Terrence Malick doesn’t make movies very often, and until 1998’s The Thin Red Line, he had not made one since the 1970s. No wonder that I didn’t really know who was until then. He now has four movies to his credit: Badlands (1973), Days of Heaven (1978), The Thin Red Line (1998), and The New World (2005).
The Thin Red Line was impressive: its scale was remarkable, the characters were interesting and engaging, and the photography was vivid and teeming with life. The only problem was that those things don’t necessarily make for a good movie. I have to actually enjoy movies to call them good, and The Thin Red Line wasn’t enjoyable. Sure, its technical work was some of the best I had ever seen, but the movie was just a bit too sprawling—it needed a lot of editing to make it into a good, coherent film.

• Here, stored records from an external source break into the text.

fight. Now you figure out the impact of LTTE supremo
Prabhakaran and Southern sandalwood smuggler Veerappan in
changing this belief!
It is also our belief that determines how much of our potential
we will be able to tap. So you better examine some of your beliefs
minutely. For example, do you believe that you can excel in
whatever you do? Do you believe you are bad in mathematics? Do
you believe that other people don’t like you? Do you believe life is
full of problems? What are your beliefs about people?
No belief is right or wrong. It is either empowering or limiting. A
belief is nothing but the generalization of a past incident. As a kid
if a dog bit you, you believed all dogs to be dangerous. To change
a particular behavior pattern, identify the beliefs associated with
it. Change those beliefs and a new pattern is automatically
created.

So I had never really sought out Malick’s other films until I noticed Badlands in the library. Knowing that my wife was going out with her cousins on Friday night, I grabbed it. For those of you who know my wife, you know that it’s better to keep these movies from her. Trust me.
Now I am a Malick fan. This one had all of the beautiful technical details of The Thin Red Line without the lack of editing. It included all of the beautiful scenery and photography, but it wasn’t overdone like in his newer film. Here, it’s all set to serve the story of these two lovers, played wonderfully by Martin Sheen and Sissy Spacek. Those two actors are so good that they made me believe that these characters would actually do the terrible and crazy things that they do in the film. Few actors could have done that.
Badlands made me reassess Oliver Stone’s Natural Born Killers (1994), too. Notice that in my review of Stone’s films above, I didn’t mention Natural Born Killers as one of his masterpieces, and that fact is that Killers suffers from its overdone style. While it attempts something interesting, the style of the film eventually overpowers its own story and leaves the movie and its viewers a bit, well, empty. I’m sure its defenders would say that this is the point, but all stone achieves is a satire on our fascination with criminals, and I don’t see the point of that when Malick had already done it in Badlands.
These two films—Badlands (1973) and Natural Born Killers (1994)—share a similar plot but with different ends. Natural Born Killers is there to glorify and make us love the characters while undermining their glory at every turn. In other words, its purpose is to make us question our own love of violence. And it does it in a sick and playful way that I think works against its own theory. Badlands, however, isn’t content to make fun of its characters. Where Natural Born Killers’s psychology within the film remains on the level of “violence is cool, so it’s cool to be a killer,” Badlands takes us inside its characters and explains how they could actually do the things they do. Some things are left up to mystery, but Martin Sheen does what he has to, not what he wants to. Woody Harrelson is humorous as a killer, while Sheen is tortured.
It's a big difference, one that makes Badlands a remarkable movie.